In the case of the one instance, we mostly care about whatever’s on top (unless a large range of accuracies might be desired in the real scenarios). Each of the above algorithms is “the best” at some time.

This is just a much easier way of reading the top of the chart above. With this, if you want to find the fastest algorithm for getting to a certain accuracy, plot a horizontal line at that accuracy and what it intersects is the fastest algorithm. If you want to find the most accurate algorithm in a fixed amount of time, plot a vertical line at that time, and what it intersects is the most accurate algorithm.

Of course, this gets much more complicated with many more benchmarks; the chart effectively becomes more than 2 dimensions. One could effectively get 3 dimensions with a colour plot as long as the results are monotone increasing, which is often the case, so that can work for when there’s one parameter (e.g. input size) affecting the running time. However, in some cases, these extra dimensions can be squashed back into a 2D chart.

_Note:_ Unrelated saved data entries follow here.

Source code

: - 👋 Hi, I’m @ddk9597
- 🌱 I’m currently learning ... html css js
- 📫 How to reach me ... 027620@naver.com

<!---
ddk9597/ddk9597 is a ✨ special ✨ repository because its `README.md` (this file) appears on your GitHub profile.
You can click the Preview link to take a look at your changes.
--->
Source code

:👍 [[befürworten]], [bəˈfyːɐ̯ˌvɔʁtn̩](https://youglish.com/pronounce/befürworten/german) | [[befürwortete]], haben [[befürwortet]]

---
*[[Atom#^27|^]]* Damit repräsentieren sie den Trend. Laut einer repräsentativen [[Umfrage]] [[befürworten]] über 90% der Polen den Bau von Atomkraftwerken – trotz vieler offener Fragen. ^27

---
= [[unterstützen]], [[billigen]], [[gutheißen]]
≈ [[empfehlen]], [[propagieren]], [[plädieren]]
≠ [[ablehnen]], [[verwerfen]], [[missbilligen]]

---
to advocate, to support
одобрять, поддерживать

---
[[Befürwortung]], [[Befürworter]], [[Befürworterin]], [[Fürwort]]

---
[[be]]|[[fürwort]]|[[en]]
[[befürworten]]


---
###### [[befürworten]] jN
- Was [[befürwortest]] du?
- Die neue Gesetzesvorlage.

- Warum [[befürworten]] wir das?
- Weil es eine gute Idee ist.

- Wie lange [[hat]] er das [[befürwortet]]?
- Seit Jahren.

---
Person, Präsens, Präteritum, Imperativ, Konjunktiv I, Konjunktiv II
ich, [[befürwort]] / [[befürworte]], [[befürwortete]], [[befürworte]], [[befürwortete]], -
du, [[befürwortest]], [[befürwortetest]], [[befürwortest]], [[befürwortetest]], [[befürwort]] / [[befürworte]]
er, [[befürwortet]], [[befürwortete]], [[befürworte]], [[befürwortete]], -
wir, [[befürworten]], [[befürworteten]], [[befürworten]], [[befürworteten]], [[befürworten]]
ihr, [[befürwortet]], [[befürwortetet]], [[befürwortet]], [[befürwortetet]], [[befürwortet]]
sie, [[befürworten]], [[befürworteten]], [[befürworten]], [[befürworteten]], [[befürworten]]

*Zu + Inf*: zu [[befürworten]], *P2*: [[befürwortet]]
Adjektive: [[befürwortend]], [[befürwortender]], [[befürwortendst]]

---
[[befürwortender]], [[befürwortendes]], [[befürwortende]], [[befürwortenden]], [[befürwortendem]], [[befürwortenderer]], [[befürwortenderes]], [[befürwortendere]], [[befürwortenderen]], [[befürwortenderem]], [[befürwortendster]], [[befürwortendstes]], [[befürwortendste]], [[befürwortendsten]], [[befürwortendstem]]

As a simpler task to imagine, think of comparing a non-deterministic algorithm on the 2D chart. Sometimes it will do better or worse at different times, but with many runs, one can establish a distribution of the accuracy at any point in time. Then, instead of plotting just the line for the average, one could plot a range that is most opaque where most accuracy points were and more transparent farther out. Then, it’s still relatively easy to compare the algorithms on the chart, even comparing non-deterministic and deterministic. The same type of distribution display could sometimes be used to show “normalized” runtime results for different benchmark instances, meaning that it would still be fairly easy to see what algorithm is fastest for a desired minimum accuracy. This normalization is really just scaling until the curves match as much as possible. One could try “normalizing” accuracy instead of runtime to find what algorithm has best accuracy for a fixed amount of time, but I suspect that the results of that normalization would be fairly skewed.

As I said, it’s not a very good solution, and there’s still not much theory there, but it’s at least a relatively fair way of comparing approximation algorithms. It is sometimes possible to establish that the runtime is, for example, *O*(*a*^2 *n*^3), where *a* is the accuracy as a parameter in the range 1 to infinity (i.e. 1/(1-*x*), where *x* is accuracy from 0 to 1), in which case some theory could begin to be used, but it gets complicated to compare algorithms with more than one parameter in the big-O.

Anyone else have any ideas about comparing approximation algorithms?